» **ASSIGNMENT**: Lines from the one containing "- tumour: box" through the last line of the records below need to be repeated exactly; nothing else, and no pictures.

» **INPUT DATA**:
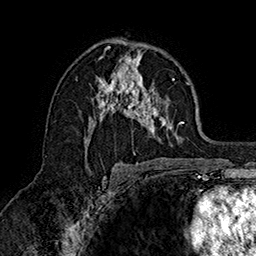
Breast MRI (dynamic contrast-enhanced), one axial slice; position 93 of 160 along the scan axis; cropped to one breast; dynamic contrast-enhanced series, time point 2 of 7 at this slice position (early post-contrast); 1.5 T; TE 2.8 ms, TR 5.4 ms; 256 × 256 image matrix. Female patient.
Outlined on this slice (semi-automatically segmented with operator editing):
- enhancing-tissue mask used for the functional tumour volume (all voxels passing the contrast-enhancement thresholds inside the analysis volume; usually the tumour): bounding box (x1, y1, x2, y2) in pixels: (84, 48, 190, 151)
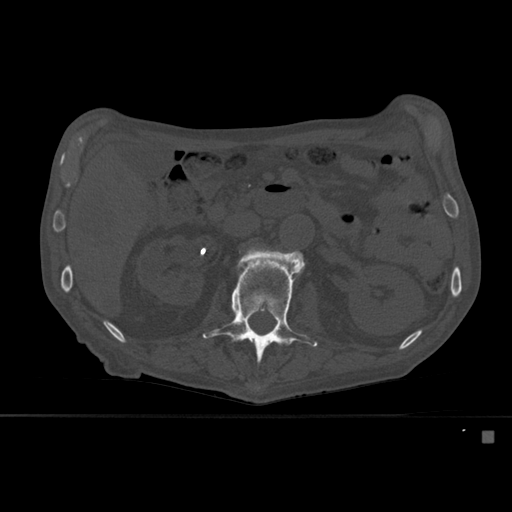
CT including the spine, one axial slice. Slice 236 of 527 in the series (ordered by position). Bone window (W 1800 / L 400 HU). 1.5 mm slice thickness. 512 × 512 image matrix, field of view 373 × 373 mm. Male patient, age 78 years. Case-level facts recorded for this patient, not image findings: primary cancer: prostate.
Annotated regions visible in this slice (semi-automatic segmentation, software-assisted and operator-edited):
- L2 vertebra: bounding box [x1, y1, x2, y2] px = [202, 247, 318, 363]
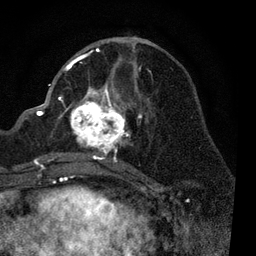
Breast MRI, one axial slice. Position 37 of 80 along the scan axis. Cropped to one breast. Dynamic contrast-enhanced series, time point 2 of 7 at this slice position (early post-contrast). 3 T. TE 2.2 ms, TR 5.4 ms. 256 × 256 image matrix. Female patient.
Annotated regions visible in this slice (semi-automatic segmentation, software-assisted and operator-edited):
- enhancing-tissue mask used for the functional tumour volume (all voxels passing the contrast-enhancement thresholds inside the analysis volume; usually the tumour): bounding box <52,49,148,170> (left, top, right, bottom; pixels)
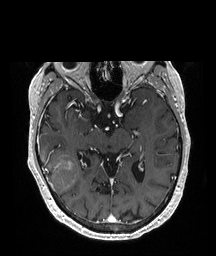
Brain MRI from a brain-tumour surgery series, one axial slice. Position 121 of 208 along the scan axis. T1-weighted post-contrast. 216 × 256 image matrix, field of view 216 × 256 mm. Case-level facts recorded for this patient, not image findings: histopathology: Glioblastoma; WHO grade: 4; IDH mutation: no.
Structures marked on this image (manually delineated by an expert):
- tumour: box from (x=39, y=150) to (x=78, y=195) px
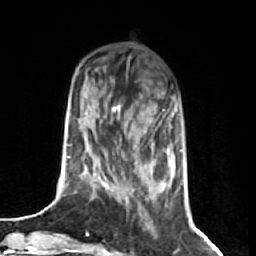
Breast MRI (dynamic contrast-enhanced), one axial slice; position 20 of 74 along the scan axis; cropped to one breast; dynamic contrast-enhanced series, time point 2 of 7 at this slice position (early post-contrast); 1.5 T; TE 2.6 ms, TR 5.7 ms; 256 × 256 image matrix. Female patient.
Annotated regions visible in this slice (semi-automatic segmentation, software-assisted and operator-edited):
- enhancing-tissue mask used for the functional tumour volume (all voxels passing the contrast-enhancement thresholds inside the analysis volume; usually the tumour): bounding box <113,93,164,199> (left, top, right, bottom; pixels)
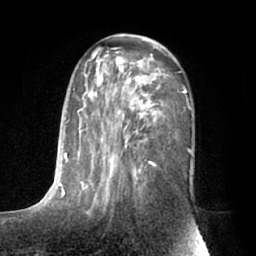
Breast MRI (dynamic contrast-enhanced), one axial slice; slice 37 of 66 in the series (ordered by position); cropped to one breast; dynamic contrast-enhanced series, time point 2 of 7 at this slice position (early post-contrast); 1.5 T; TE 3 ms, TR 6.2 ms; 2.4 mm slice thickness; 256 × 256 image matrix. Female patient.
Structures marked on this image (semi-automatically segmented with operator editing):
- enhancing-tissue mask used for the functional tumour volume (all voxels passing the contrast-enhancement thresholds inside the analysis volume; usually the tumour): bounding box (x1, y1, x2, y2) in pixels: (63, 36, 191, 212)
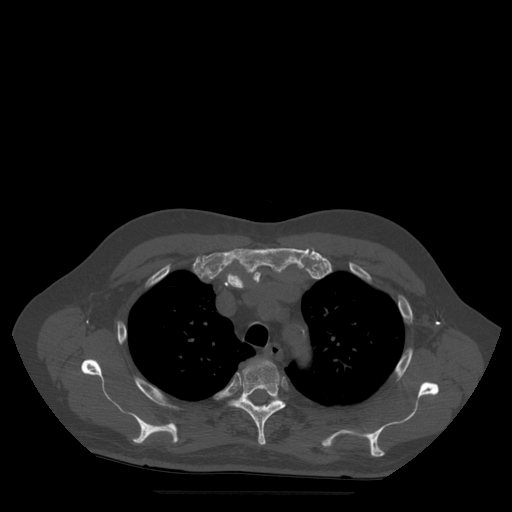
CT including the spine, one axial slice. Position 391 of 522 along the scan axis. Bone window (W 1800 / L 400 HU). 1.25 mm slice thickness. 512 × 512 image matrix. Patient age 72 years. Case-level facts recorded for this patient, not image findings: primary cancer: prostate.
Annotated regions visible in this slice (semi-automatically segmented with operator editing):
- T4 vertebra: bounding box [x1, y1, x2, y2] px = [230, 359, 286, 446]
- T5 vertebra: [245, 397, 279, 406]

» **TASK RESULT**:
- tumour: box from (x=39, y=150) to (x=78, y=195) px
Breast MRI (dynamic contrast-enhanced), one axial slice; position 20 of 74 along the scan axis; cropped to one breast; dynamic contrast-enhanced series, time point 2 of 7 at this slice position (early post-contrast); 1.5 T; TE 2.6 ms, TR 5.7 ms; 256 × 256 image matrix. Female patient.
Annotated regions visible in this slice (semi-automatic segmentation, software-assisted and operator-edited):
- enhancing-tissue mask used for the functional tumour volume (all voxels passing the contrast-enhancement thresholds inside the analysis volume; usually the tumour): bounding box <113,93,164,199> (left, top, right, bottom; pixels)
Breast MRI (dynamic contrast-enhanced), one axial slice; slice 37 of 66 in the series (ordered by position); cropped to one breast; dynamic contrast-enhanced series, time point 2 of 7 at this slice position (early post-contrast); 1.5 T; TE 3 ms, TR 6.2 ms; 2.4 mm slice thickness; 256 × 256 image matrix. Female patient.
Structures marked on this image (semi-automatically segmented with operator editing):
- enhancing-tissue mask used for the functional tumour volume (all voxels passing the contrast-enhancement thresholds inside the analysis volume; usually the tumour): bounding box (x1, y1, x2, y2) in pixels: (63, 36, 191, 212)
CT including the spine, one axial slice. Position 391 of 522 along the scan axis. Bone window (W 1800 / L 400 HU). 1.25 mm slice thickness. 512 × 512 image matrix. Patient age 72 years. Case-level facts recorded for this patient, not image findings: primary cancer: prostate.
Annotated regions visible in this slice (semi-automatically segmented with operator editing):
- T4 vertebra: bounding box [x1, y1, x2, y2] px = [230, 359, 286, 446]
- T5 vertebra: [245, 397, 279, 406]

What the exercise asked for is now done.